[Data to process — start]

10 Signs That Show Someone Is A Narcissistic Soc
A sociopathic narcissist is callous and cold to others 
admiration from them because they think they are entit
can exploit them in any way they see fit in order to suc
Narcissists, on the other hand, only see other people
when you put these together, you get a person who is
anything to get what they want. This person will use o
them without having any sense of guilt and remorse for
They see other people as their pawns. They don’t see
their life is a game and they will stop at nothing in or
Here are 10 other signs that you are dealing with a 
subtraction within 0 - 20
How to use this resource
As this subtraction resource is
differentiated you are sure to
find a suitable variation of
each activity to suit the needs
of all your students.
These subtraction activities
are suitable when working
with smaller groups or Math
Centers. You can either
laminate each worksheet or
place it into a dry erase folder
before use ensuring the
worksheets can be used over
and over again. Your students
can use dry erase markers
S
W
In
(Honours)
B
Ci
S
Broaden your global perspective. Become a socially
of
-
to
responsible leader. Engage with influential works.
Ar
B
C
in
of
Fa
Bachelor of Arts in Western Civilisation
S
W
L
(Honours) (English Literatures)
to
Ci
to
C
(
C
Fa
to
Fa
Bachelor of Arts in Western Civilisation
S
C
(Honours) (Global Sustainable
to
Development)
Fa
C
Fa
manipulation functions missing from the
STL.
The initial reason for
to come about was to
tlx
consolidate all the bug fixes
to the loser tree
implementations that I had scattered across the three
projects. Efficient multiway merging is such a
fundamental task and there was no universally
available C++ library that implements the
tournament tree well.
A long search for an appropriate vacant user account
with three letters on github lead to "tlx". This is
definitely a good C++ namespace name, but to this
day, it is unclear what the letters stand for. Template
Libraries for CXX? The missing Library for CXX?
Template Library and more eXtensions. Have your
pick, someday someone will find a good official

[Data to process — finish]

= To-do item =
Scan the material above for lines holding the string "people" and copy those lines.

= Output of the task =
Narcissists, on the other hand, only see other people
They see other people as their pawns. They don’t see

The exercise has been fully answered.